**Problem to work on**
Return every line of the entries that includes the word "upload".

**The data**
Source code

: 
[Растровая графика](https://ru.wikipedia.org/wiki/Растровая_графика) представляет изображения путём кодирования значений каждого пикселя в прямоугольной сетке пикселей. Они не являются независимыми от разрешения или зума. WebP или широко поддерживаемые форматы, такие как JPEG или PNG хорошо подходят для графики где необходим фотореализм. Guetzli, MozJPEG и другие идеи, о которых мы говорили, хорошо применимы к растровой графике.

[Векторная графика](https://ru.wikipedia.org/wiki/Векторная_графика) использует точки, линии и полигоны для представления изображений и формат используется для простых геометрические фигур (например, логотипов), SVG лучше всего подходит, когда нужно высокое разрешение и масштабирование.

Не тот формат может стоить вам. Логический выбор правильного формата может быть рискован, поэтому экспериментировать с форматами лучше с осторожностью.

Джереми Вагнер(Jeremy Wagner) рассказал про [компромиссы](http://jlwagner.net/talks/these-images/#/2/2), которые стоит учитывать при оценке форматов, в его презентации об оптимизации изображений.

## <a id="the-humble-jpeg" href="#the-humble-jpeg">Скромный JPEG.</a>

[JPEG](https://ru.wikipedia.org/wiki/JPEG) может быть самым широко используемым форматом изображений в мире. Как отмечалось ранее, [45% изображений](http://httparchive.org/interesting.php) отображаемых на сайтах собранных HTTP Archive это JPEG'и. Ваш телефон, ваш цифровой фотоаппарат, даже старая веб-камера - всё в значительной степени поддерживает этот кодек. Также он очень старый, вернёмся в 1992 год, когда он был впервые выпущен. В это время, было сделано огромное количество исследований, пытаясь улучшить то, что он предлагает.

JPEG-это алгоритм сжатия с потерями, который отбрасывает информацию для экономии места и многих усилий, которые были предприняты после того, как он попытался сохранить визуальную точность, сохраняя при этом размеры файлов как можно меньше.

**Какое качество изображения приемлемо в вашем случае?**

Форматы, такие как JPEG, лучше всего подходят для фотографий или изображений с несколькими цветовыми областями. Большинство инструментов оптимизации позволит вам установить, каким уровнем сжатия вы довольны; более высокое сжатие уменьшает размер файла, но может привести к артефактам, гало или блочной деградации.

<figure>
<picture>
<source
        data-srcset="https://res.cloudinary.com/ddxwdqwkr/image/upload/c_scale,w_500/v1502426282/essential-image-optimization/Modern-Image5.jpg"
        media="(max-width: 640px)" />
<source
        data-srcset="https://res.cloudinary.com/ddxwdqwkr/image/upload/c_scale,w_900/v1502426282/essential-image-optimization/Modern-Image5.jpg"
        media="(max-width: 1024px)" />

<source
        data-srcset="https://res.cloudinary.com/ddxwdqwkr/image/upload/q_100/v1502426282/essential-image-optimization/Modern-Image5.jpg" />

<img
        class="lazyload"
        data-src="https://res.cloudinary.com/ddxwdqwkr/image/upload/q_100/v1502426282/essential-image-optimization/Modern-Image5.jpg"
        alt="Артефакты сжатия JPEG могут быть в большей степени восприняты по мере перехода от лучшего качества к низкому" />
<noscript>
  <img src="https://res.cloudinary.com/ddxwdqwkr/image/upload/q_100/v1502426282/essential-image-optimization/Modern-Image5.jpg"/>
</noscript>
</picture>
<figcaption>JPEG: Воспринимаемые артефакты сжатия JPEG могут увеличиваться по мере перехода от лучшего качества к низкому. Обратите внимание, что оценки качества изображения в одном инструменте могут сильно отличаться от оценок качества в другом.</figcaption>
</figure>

**Written answer**
        data-srcset="https://res.cloudinary.com/ddxwdqwkr/image/upload/c_scale,w_500/v1502426282/essential-image-optimization/Modern-Image5.jpg"
        data-srcset="https://res.cloudinary.com/ddxwdqwkr/image/upload/c_scale,w_900/v1502426282/essential-image-optimization/Modern-Image5.jpg"
        data-srcset="https://res.cloudinary.com/ddxwdqwkr/image/upload/q_100/v1502426282/essential-image-optimization/Modern-Image5.jpg" />
        data-src="https://res.cloudinary.com/ddxwdqwkr/image/upload/q_100/v1502426282/essential-image-optimization/Modern-Image5.jpg"
  <img src="https://res.cloudinary.com/ddxwdqwkr/image/upload/q_100/v1502426282/essential-image-optimization/Modern-Image5.jpg"/>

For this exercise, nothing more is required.